→ **Instructions to follow**
Pick out every line of the data below that contains the string "catalogue". Case counts.

→ **Given data**
◇ ◇ ◇ ◇ ◇
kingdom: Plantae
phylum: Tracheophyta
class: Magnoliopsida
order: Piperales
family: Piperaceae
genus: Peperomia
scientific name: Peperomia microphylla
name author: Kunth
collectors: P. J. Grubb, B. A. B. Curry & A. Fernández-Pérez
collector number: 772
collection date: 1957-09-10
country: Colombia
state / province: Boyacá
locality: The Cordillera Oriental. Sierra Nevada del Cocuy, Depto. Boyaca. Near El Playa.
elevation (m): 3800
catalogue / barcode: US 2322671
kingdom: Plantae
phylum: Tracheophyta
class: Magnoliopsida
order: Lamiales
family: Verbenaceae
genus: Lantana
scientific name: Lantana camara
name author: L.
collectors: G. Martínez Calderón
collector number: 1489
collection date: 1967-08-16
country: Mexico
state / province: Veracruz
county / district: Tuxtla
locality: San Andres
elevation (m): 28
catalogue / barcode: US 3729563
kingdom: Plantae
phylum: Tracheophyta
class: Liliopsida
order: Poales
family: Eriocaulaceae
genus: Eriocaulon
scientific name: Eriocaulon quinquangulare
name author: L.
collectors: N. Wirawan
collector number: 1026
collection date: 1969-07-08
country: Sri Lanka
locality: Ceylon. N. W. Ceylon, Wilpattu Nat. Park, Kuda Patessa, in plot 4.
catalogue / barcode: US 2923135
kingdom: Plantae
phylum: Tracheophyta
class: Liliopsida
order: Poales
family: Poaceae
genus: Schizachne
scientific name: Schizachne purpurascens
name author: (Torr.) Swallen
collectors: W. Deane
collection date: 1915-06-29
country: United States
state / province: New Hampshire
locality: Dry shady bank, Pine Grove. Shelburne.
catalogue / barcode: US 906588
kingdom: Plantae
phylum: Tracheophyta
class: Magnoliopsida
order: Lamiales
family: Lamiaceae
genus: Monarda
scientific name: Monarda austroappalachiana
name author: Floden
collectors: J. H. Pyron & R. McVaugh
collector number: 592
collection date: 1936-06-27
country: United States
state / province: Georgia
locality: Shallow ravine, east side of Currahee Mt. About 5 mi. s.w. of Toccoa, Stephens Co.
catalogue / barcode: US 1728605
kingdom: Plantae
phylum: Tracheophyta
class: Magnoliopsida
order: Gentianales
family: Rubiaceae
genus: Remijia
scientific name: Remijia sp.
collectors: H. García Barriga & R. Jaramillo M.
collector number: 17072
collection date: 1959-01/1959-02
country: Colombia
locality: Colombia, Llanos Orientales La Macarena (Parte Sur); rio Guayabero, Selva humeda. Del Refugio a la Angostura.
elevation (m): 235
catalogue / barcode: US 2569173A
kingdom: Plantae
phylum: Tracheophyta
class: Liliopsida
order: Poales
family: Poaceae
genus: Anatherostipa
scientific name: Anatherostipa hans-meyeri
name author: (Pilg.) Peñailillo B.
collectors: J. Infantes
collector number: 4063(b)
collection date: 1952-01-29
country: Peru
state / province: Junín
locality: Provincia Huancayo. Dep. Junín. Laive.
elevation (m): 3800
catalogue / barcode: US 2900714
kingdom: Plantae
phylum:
◇ ◇ ◇ ◇ ◇
→ **The result**
catalogue / barcode: US 2322671
catalogue / barcode: US 3729563
catalogue / barcode: US 2923135
catalogue / barcode: US 906588
catalogue / barcode: US 1728605
catalogue / barcode: US 2569173A
catalogue / barcode: US 2900714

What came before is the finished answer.